What do you do with all these people? As both the education level rises and the available jobs dwindle you have pretty much what we saw during the "Great Recession." Thousands of students graduating with degrees and no place to use them. If you think this is an American problem, guess again. Many Middle Eastern countries have and continue to educate their children for jobs they will never have. 28% of their population, nearly a third, is 15 -28, these governments have a daunting task of finding work. An enlightened government policy on job creation, encouragement of entrepreneurs along the Western model would go a long way in bringing this region into the 21st century. There is nothing in the Koran that prohibits this. Some Arab states have led the way. Buying the future with oil however, is not an option for most Arab countries. As much as they may not want to hear this, a close study of the business success in Israel would be a model and path anyone or all of them could follow.

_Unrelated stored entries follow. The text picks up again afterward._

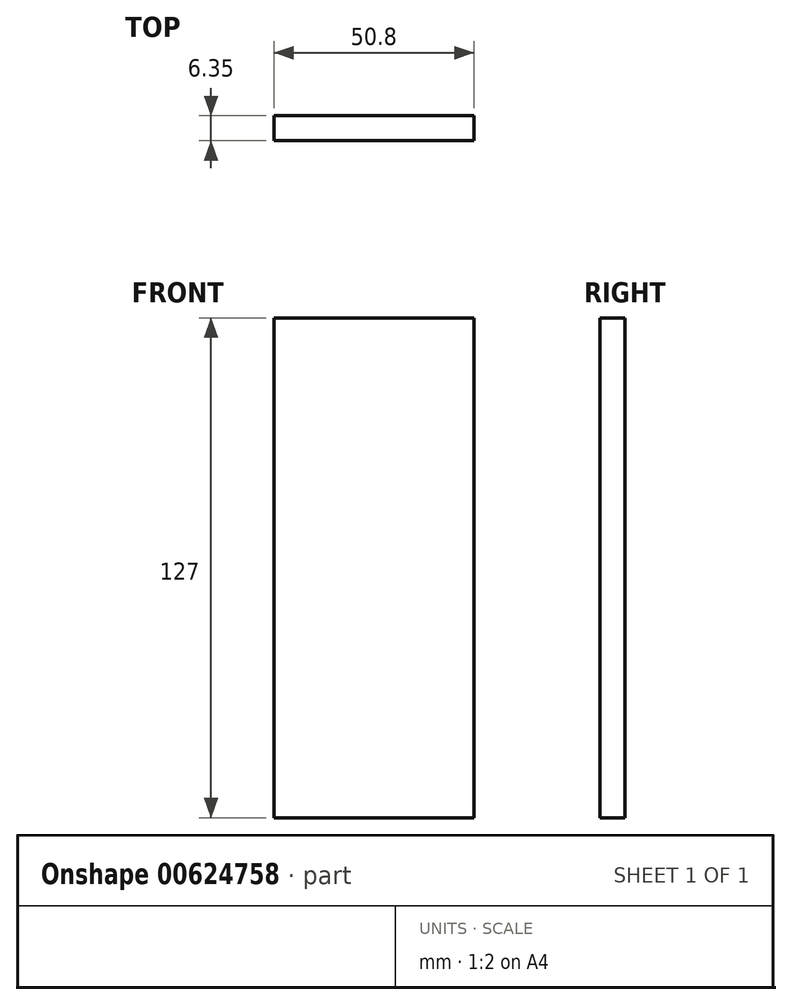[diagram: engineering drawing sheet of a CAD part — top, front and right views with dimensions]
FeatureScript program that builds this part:
annotation { "Feature Type Name" : "Feature", "Feature Type Description" : "" }
export const myFeature = defineFeature(function(context is Context, id is Id, definition is map)
    precondition{}
    {
        {
            var Q0;
            Q0=qCreatedBy(makeId("Front.planeOp"),FACE);
            var sketch = newSketch(context, id + "F0", { "sketchPlane" : qUnion([Q0])});
            skLineSegment(sketch, "E0.bottom", {"start": v(-25.4, 63.5) * mm, "end": v(25.4, 63.5) * mm});
            skLineSegment(sketch, "E0.top", {"start": v(-25.4, -63.5) * mm, "end": v(25.4, -63.5) * mm});
            skLineSegment(sketch, "E0.left", {"start": v(-25.4, 63.5) * mm, "end": v(-25.4, -63.5) * mm});
            skLineSegment(sketch, "E0.right", {"start": v(25.4, 63.5) * mm, "end": v(25.4, -63.5) * mm});
            skLineSegment(sketch, "E1", {"start": v(25.4, 63.5) * mm, "end": v(-25.4, -63.5) * mm});
            skSolve(sketch);
        }
        {
            var Q0;
            Q0 = qSketchRegion(id + "F0", true);
            extrude(context, id + "F1", {"entities" : qUnion([Q0]), "depth" : 6.35 * mm, "offsetDistance" : 25.4 * mm});
        }
    });
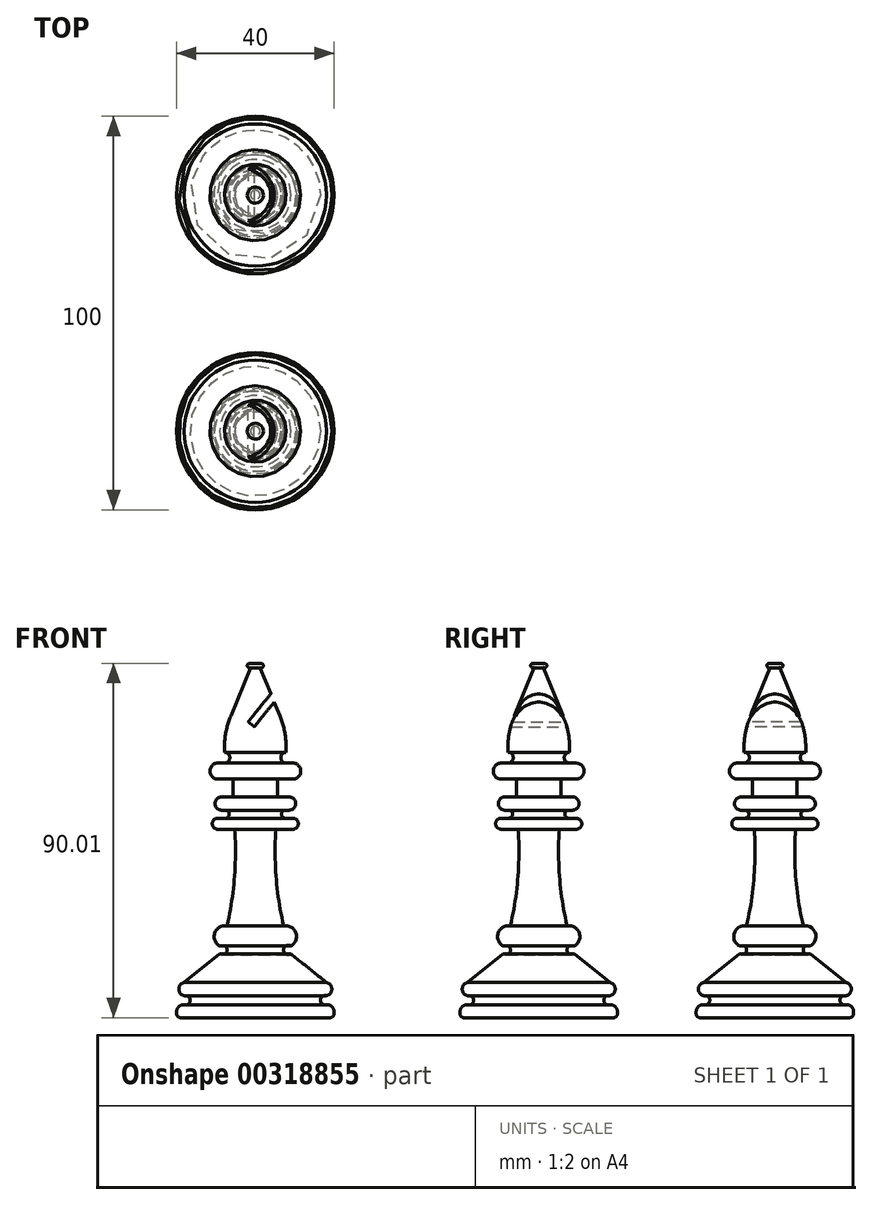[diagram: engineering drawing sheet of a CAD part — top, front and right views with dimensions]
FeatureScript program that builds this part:
annotation { "Feature Type Name" : "Feature", "Feature Type Description" : "" }
export const myFeature = defineFeature(function(context is Context, id is Id, definition is map)
    precondition{}
    {
        {
            var Q0;
            Q0=qCreatedBy(makeId("Front.planeOp"),FACE);
            var sketch = newSketch(context, id + "F0", { "sketchPlane" : qUnion([Q0])});
            skLineSegment(sketch, "E0", {"start": v(0, 45) * mm, "end": v(0, -45) * mm});
            skLineSegment(sketch, "E1", {"start": v(0, -45) * mm, "end": v(-20, -45) * mm});
            skLineSegment(sketch, "E2", {"start": v(-20, -45) * mm, "end": v(-20, -43.5) * mm});
            skArc(sketch, "E3", {"start": v(-18.08, -41.7) * mm, "mid": v(-19.43, -42.18) * mm, "end": v(-20, -43.5) * mm});
            skArc(sketch, "E4", {"start": v(-18.08, -41.7) * mm, "mid": v(-16.53, -40.56) * mm, "end": v(-18.08, -39.43) * mm});
            skArc(sketch, "E5", {"start": v(-18.08, -36.04) * mm, "mid": v(-19.44, -37.74) * mm, "end": v(-18.08, -39.43) * mm});
            skLineSegment(sketch, "E6", {"start": v(-18.08, -36.04) * mm, "end": v(-9.04, -28.81) * mm});
            skArc(sketch, "E7", {"start": v(-9.04, -28.81) * mm, "mid": v(-7.18, -27.8) * mm, "end": v(-9.04, -26.78) * mm});
            skArc(sketch, "E8", {"start": v(-7.2, -21.7) * mm, "mid": v(-10.3, -23.45) * mm, "end": v(-9.04, -26.78) * mm});
            skArc(sketch, "E9", {"start": v(-7.2, -21.7) * mm, "mid": v(-5.3, -9.48) * mm, "end": v(-5.22, 2.87) * mm});
            skLineSegment(sketch, "E10", {"start": v(-5.22, 2.87) * mm, "end": v(-9.54, 2.87) * mm});
            skArc(sketch, "E11", {"start": v(-9.54, 5.68) * mm, "mid": v(-10.94, 4.27) * mm, "end": v(-9.54, 2.87) * mm});
            skLineSegment(sketch, "E12", {"start": v(-9.54, 5.68) * mm, "end": v(-7.63, 5.68) * mm});
            skArc(sketch, "E13", {"start": v(-7.63, 5.68) * mm, "mid": v(-6.61, 6.7) * mm, "end": v(-7.63, 7.71) * mm});
            skLineSegment(sketch, "E14", {"start": v(-7.63, 7.71) * mm, "end": v(-8.58, 7.71) * mm});
            skPoint(sketch, "E14.endSnap0", {"position": v(-8.58, 5.68) * mm});
            skArc(sketch, "E15", {"start": v(-8.58, 11.07) * mm, "mid": v(-10.27, 9.4) * mm, "end": v(-8.58, 7.71) * mm});
            skLineSegment(sketch, "E16", {"start": v(-8.58, 11.07) * mm, "end": v(-5.65, 11.07) * mm});
            skLineSegment(sketch, "E17", {"start": v(-5.65, 11.07) * mm, "end": v(-5.65, 15.6) * mm});
            skLineSegment(sketch, "E18", {"start": v(-5.65, 15.6) * mm, "end": v(-9.5, 15.6) * mm});
            skArc(sketch, "E19", {"start": v(-9.5, 19.7) * mm, "mid": v(-11.54, 17.66) * mm, "end": v(-9.5, 15.6) * mm});
            skLineSegment(sketch, "E20", {"start": v(-9.5, 19.7) * mm, "end": v(-7.83, 19.7) * mm});
            skArc(sketch, "E21", {"start": v(-7.83, 19.7) * mm, "mid": v(-6.47, 21.07) * mm, "end": v(-7.83, 22.44) * mm});
            skLineSegment(sketch, "E22", {"start": v(-6.23, 31.7) * mm, "end": v(-1.2, 43.95) * mm});
            skArc(sketch, "E23", {"start": v(-6.23, 31.7) * mm, "mid": v(-7.54, 27.16) * mm, "end": v(-7.83, 22.44) * mm});
            skLineSegment(sketch, "E24", {"start": v(0, 73.1) * mm, "end": v(0, -70.16) * mm, "construction": true});
            skLineSegment(sketch, "E25", {"start": v(-1.48, 45.01) * mm, "end": v(0, 45) * mm});
            skArc(sketch, "E26", {"start": v(-1.48, 45.01) * mm, "mid": v(-2.03, 44.3) * mm, "end": v(-1.2, 43.95) * mm});
            skSolve(sketch);
        }
        {
            var Q0;
            Q0=makeQuery(id+"F0.imprint","IMPRINT",FACE,{"disambiguationData":[TD([[makeQuery(id+"F0.imprint","IMPRINT",EDGE,{"derivedFrom":sQuery(id+"F0.wireOp",EDGE,"E0")}),-1.0]])]});
            var Q1;
            Q1=sQuery(id+"F0.wireOp",EDGE,"E24");
            revolve(context, id + "F1", {"entities" : qUnion([Q0]), "axis" : qUnion([Q1]), "revolveType" : RevolveType.FULL});
        }
        {
            var Q0;
            Q0=makeQuery(id+"F1.opRevolve","SWEPT_EDGE",EDGE,{"disambiguationData":[OSD([sQuery(id+"F0.wireOp",EDGE,"E1"),sQuery(id+"F0.wireOp",EDGE,"E2")])]});
            fillet(context, id + "F2", {"entities" : qUnion([Q0]), "radius" : 1 * mm, "tangentPropagation" : true, "allowEdgeOverflow" : false});
        }
        {
            var Q0;
            Q0=qCreatedBy(makeId("Front.planeOp"),FACE);
            var sketch = newSketch(context, id + "F3", { "sketchPlane" : qUnion([Q0])});
            skLineSegment(sketch, "E27", {"start": v(5.88, 39.66) * mm, "end": v(-1.8, 30.17) * mm});
            skLineSegment(sketch, "E28", {"start": v(-1.8, 30.17) * mm, "end": v(-0.27, 28.92) * mm});
            skLineSegment(sketch, "E29", {"start": v(-0.27, 28.92) * mm, "end": v(7.42, 38.43) * mm});
            skLineSegment(sketch, "E30", {"start": v(7.42, 38.43) * mm, "end": v(5.88, 39.66) * mm});
            skSolve(sketch);
        }
        {
            var Q0;
            Q0=makeQuery(id+"F3.imprint","IMPRINT",FACE,{"disambiguationData":[TD([[makeQuery(id+"F3.imprint","IMPRINT",EDGE,{"derivedFrom":sQuery(id+"F3.wireOp",EDGE,"E27")}),1.0]])]});
            extrude(context, id + "F4", {"entities" : qUnion([Q0]), "operationType" : NewBodyOperationType.REMOVE, "endBound" : BoundingType.SYMMETRIC, "oppositeDirection" : true, "depth" : 25 * mm});
        }
        {
            var Q0;
            Q0=qCreatedBy(makeId("Front.planeOp"),FACE);
            cPlane(context, id + "F5", {"entities" : qUnion([Q0]), "cplaneType" : CPlaneType.OFFSET, "offset" : 30 * mm, "width" : 150 * mm, "height" : 150 * mm});
        }
        {
            var Q0;
            Q0=makeQuery(id+"F1.opRevolve","SWEPT_BODY",BODY,{"disambiguationData":[OSD([sQuery(id+"F0.wireOp",EDGE,"E0"),sQuery(id+"F0.wireOp",EDGE,"E1"),sQuery(id+"F0.wireOp",EDGE,"E2"),sQuery(id+"F0.wireOp",EDGE,"E3"),sQuery(id+"F0.wireOp",EDGE,"E4"),sQuery(id+"F0.wireOp",EDGE,"E5"),sQuery(id+"F0.wireOp",EDGE,"E6"),sQuery(id+"F0.wireOp",EDGE,"E7"),sQuery(id+"F0.wireOp",EDGE,"E8"),sQuery(id+"F0.wireOp",EDGE,"E9"),sQuery(id+"F0.wireOp",EDGE,"E10"),sQuery(id+"F0.wireOp",EDGE,"E11"),sQuery(id+"F0.wireOp",EDGE,"E12"),sQuery(id+"F0.wireOp",EDGE,"E13"),sQuery(id+"F0.wireOp",EDGE,"E14"),sQuery(id+"F0.wireOp",EDGE,"E15"),sQuery(id+"F0.wireOp",EDGE,"E16"),sQuery(id+"F0.wireOp",EDGE,"E17"),sQuery(id+"F0.wireOp",EDGE,"E18"),sQuery(id+"F0.wireOp",EDGE,"E19"),sQuery(id+"F0.wireOp",EDGE,"E20"),sQuery(id+"F0.wireOp",EDGE,"E21"),sQuery(id+"F0.wireOp",EDGE,"E22"),sQuery(id+"F0.wireOp",EDGE,"E23"),sQuery(id+"F0.wireOp",EDGE,"E25"),sQuery(id+"F0.wireOp",EDGE,"E26")])]});
            var Q1;
            Q1=qCreatedBy(id+"F5.planeOp",FACE);
            mirror(context, id + "F6", {"entities" : qUnion([Q0]), "mirrorPlane" : qUnion([Q1])});
        }
    });
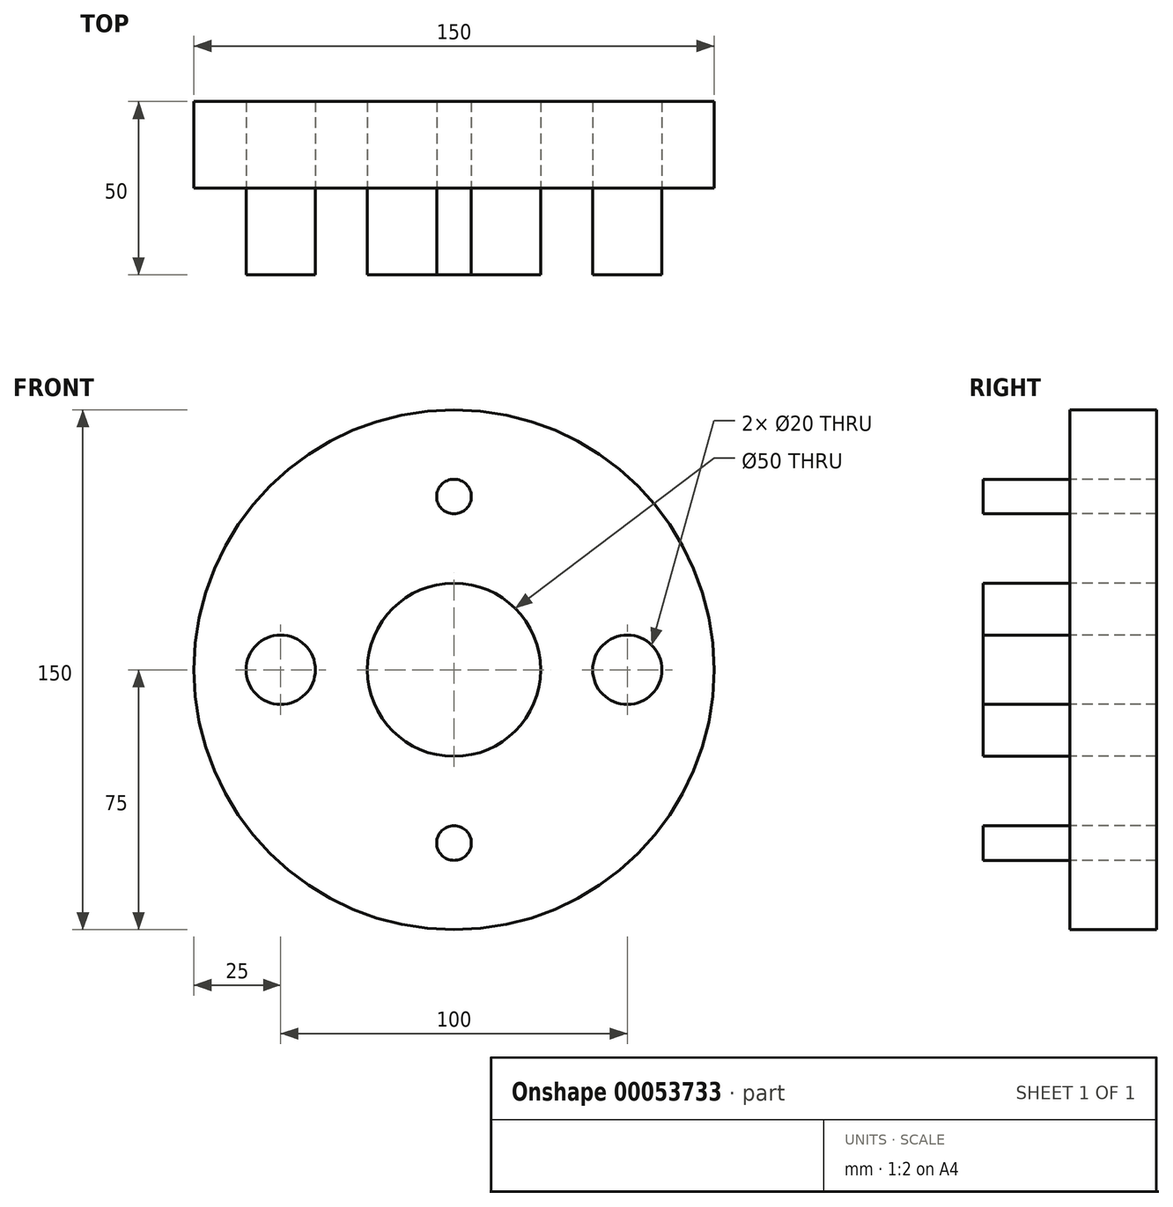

It is the same world wide. It would be well to remember the hi-jackers of 9 / 11 all had degrees and many advanced degrees.

There is much to be done. How do you get restrictive governments, wildly restrictive "movements" to learn that your faith does not necessarily preclude following modern business practices (after all Mohammed was a merchant) and allowing all to be educated. That realization would be a first step.

That is my take on this discouraging and seemingly unsolvable problem. To not try, to not encourage all sides to enter in meaningful dialogue goes against what all the followers of Abraham, the father of Jewish, Christian and Muslim have been taught.